- [Given text]:
══════════

FUCHS: What were your principal duties as Assistant Secretary for Air? You were under Robert Patterson at first.

SYMINGTON: Yes. He was our boss, as Secretary of War.

[26]

I went to Genera. Spaatz, one of the great men of my life, chief of staff of the Army Air Force. A former Assistant Secretary, also an old friend before either of us came into Government, Robert Lovett of New York, a banker, told me what a fine fellow Spaatz was. Upon joining up I said to Spaatz, "There are two things I would like to do. One, give you all, if possible, the benefit of any business experience I've had, because your logistic situations are pretty well screwed up with the Army." As example, shortly after I came, the Army issued a directive that everything, I think over $100,000 that the Air Force bought had to be reviewed by the Army. At one time it had been everything over $5,000,000. Well, that meant all the work we did had to be done again. "Would like to eliminate that duplication. The other: you and your staff decide what we should have from the Congress in the way of an Air Force, then I will try to sell that to Judge Patterson and the Bureau of

[27]

the Budget and the President and the Congress."

FUCHS: How did you find Patterson to work with?

SYMINGTON: Wonderful. Wonderful man.

FUCHS: No criticism of him? What about inter-service rivalry? It was quite rampant then, and do you think that was a lack of administrative ability in Patterson or is this something that nobody could really control at the time?

SYMINGTON: Well, it certainly had little or nothing to do with Patterson. FDR had been Assistant Secretary of the Navy. They told me, now forgotten, just how many pictures of ships they took out of the White House after he died. But he could choose good men. Of course Mr. Truman. Then General George Marshall, who was above politics; Ernie King, Chief of Naval Operations, a very fine man but partisan. The Navy did not want anybody to touch their Air. General Eisenhower, then Army chief of staff, agreed with President Truman and Secretary Patterson that
the nation needed a single Secretary of Defense, with the authority of administration over the Services as against just coordination. The Navy didn't want that. They had some able men like Admiral Arthur Radford, later Chairman of the Joint Chiefs under Eisenhower, who wanted to protect the future of Naval Air. The President and Eisenhower and Patterson were anxious to get that administrative capacity in the proposed new Secretary of Defense. Forrestal and his people were opposed; and when we finally did get a "unification" bill, it wasn't the bill we wanted at all.

══════════

- [Provided material]:

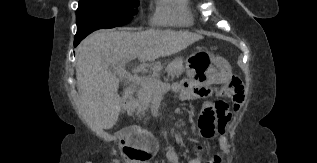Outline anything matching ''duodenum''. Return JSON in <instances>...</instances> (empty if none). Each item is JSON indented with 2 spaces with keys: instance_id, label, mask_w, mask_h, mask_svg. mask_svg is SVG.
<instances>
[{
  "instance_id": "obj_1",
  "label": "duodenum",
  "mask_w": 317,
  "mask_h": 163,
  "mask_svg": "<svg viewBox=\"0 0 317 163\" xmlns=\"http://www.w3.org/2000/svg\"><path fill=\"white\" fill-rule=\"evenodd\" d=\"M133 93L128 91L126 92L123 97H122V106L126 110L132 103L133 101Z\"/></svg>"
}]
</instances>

══════════

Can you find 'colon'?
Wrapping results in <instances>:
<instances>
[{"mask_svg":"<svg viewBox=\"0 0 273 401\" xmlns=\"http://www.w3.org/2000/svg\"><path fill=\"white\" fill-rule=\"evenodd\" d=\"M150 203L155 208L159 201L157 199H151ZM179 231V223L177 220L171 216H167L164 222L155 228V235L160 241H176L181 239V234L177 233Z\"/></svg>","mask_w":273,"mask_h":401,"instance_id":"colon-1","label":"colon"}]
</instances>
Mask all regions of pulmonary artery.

══════════

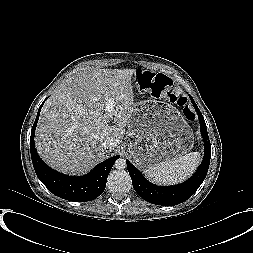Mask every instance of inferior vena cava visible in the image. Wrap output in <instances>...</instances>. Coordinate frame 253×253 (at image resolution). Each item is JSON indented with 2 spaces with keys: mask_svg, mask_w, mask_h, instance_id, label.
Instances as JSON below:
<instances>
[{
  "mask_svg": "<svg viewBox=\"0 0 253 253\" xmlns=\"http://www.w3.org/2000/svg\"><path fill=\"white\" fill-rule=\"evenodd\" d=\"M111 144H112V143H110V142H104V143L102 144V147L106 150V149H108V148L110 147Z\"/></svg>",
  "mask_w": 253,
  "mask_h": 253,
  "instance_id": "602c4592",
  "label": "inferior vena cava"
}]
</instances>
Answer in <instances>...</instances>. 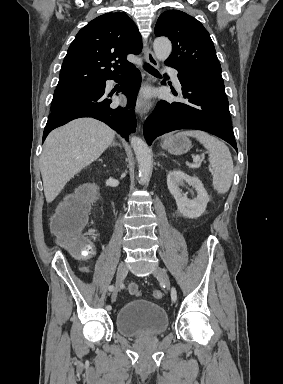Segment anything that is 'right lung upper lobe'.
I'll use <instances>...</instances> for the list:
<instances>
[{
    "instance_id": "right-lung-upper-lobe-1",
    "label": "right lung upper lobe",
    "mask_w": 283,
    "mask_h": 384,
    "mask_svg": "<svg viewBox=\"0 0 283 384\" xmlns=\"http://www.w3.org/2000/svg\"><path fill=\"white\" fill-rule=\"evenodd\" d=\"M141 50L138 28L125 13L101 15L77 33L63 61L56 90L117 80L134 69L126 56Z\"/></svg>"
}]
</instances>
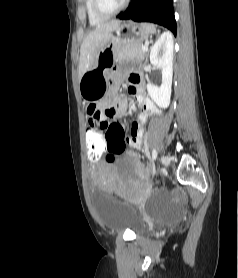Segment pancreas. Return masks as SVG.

══════════

- [Exercise aim]: Reproduce the passage of the interview word for word, starting at the words "FUCHS: How did" and ending after "at the time?".

- [Solution to this problem]:
FUCHS: How did you find Patterson to work with?

SYMINGTON: Wonderful. Wonderful man.

FUCHS: No criticism of him? What about inter-service rivalry? It was quite rampant then, and do you think that was a lack of administrative ability in Patterson or is this something that nobody could really control at the time?